**WORK INSTRUCTIONS:** From the first line of the data below through the line holding "responsibility. In: K.", write out each line exactly as it stands.

TASK INPUTS Start Marker

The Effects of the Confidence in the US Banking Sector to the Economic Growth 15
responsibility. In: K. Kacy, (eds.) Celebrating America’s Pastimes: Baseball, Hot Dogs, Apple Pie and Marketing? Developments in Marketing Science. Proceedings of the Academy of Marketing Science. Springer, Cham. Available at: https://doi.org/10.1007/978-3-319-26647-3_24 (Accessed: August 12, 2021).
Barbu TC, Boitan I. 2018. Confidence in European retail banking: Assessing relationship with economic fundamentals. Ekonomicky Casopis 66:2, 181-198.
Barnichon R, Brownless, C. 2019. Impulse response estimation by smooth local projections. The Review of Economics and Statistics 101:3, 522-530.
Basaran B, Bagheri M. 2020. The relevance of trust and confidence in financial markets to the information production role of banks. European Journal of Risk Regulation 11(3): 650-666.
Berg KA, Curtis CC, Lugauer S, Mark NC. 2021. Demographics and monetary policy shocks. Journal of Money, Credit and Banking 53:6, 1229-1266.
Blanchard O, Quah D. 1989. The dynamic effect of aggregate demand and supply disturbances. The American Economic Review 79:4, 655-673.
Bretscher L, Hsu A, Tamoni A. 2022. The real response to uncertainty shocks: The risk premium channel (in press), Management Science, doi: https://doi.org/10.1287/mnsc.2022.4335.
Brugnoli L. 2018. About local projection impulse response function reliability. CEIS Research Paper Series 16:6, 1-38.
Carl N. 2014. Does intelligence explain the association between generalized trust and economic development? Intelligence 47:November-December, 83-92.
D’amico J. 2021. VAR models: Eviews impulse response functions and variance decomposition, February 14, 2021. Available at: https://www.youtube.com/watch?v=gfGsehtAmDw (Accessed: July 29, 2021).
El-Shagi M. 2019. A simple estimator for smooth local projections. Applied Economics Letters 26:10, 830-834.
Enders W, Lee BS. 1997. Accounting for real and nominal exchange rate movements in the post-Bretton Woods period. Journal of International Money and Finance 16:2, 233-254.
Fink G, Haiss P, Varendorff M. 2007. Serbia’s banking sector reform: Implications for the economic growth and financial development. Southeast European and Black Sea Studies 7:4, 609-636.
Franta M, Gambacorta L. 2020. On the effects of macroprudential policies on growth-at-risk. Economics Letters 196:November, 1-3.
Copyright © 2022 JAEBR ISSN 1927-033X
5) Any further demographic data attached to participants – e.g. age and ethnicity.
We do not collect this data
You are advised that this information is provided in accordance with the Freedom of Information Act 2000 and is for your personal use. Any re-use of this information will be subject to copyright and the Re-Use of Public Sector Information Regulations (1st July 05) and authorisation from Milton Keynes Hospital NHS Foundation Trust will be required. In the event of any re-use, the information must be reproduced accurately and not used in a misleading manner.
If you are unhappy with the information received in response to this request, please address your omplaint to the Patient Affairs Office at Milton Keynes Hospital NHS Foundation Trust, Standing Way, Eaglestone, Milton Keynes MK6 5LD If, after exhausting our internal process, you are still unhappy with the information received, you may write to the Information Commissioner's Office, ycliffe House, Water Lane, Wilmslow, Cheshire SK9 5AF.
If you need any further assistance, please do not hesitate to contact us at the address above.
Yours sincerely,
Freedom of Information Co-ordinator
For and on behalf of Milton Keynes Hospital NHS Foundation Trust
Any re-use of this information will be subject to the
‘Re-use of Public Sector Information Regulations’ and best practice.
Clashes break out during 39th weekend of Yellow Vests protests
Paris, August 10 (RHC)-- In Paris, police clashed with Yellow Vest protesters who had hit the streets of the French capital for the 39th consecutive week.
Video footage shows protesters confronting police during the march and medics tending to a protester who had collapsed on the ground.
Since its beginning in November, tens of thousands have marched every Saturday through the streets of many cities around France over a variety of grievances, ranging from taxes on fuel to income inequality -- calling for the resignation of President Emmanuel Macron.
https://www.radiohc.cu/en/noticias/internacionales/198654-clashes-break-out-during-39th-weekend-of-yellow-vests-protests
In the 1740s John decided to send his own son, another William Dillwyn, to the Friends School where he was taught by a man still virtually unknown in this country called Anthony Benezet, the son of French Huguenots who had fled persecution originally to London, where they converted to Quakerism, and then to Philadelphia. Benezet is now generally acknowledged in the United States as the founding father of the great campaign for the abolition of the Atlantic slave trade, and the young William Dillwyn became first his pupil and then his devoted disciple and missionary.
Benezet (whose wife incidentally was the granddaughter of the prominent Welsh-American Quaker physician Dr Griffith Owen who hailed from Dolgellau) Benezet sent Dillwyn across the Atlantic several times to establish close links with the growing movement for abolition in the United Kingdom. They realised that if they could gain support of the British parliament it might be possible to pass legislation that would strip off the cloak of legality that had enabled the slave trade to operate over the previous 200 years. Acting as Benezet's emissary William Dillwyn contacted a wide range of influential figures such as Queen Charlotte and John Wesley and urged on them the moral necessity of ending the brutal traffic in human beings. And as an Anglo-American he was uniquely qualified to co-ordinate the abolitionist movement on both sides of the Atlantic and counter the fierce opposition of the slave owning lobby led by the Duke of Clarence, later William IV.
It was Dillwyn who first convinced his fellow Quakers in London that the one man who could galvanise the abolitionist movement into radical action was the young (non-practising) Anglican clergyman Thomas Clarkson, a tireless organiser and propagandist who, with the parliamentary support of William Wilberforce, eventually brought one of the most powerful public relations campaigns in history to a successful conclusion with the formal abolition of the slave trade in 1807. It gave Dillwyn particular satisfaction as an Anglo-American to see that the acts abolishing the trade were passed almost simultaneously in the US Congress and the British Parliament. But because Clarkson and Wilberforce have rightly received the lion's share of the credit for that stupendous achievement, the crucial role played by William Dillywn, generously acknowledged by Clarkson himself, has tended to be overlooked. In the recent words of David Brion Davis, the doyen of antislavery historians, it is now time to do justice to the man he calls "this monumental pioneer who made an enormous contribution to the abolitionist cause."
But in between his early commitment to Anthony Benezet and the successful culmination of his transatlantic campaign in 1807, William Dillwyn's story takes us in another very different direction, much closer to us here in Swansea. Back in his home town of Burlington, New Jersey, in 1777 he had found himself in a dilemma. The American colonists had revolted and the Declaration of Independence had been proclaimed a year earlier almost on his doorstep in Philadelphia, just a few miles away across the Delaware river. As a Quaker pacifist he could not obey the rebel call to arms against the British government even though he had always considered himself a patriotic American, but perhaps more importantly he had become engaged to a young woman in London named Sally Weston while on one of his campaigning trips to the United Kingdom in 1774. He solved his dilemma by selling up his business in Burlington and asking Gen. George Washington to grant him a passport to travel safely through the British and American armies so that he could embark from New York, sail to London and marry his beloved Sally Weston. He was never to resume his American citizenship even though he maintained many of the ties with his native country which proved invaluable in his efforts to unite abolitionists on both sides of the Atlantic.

TASK INPUTS End Marker

**EXERCISE ANSWER:**
The Effects of the Confidence in the US Banking Sector to the Economic Growth 15
responsibility. In: K. Kacy, (eds.) Celebrating America’s Pastimes: Baseball, Hot Dogs, Apple Pie and Marketing? Developments in Marketing Science. Proceedings of the Academy of Marketing Science. Springer, Cham. Available at: https://doi.org/10.1007/978-3-319-26647-3_24 (Accessed: August 12, 2021).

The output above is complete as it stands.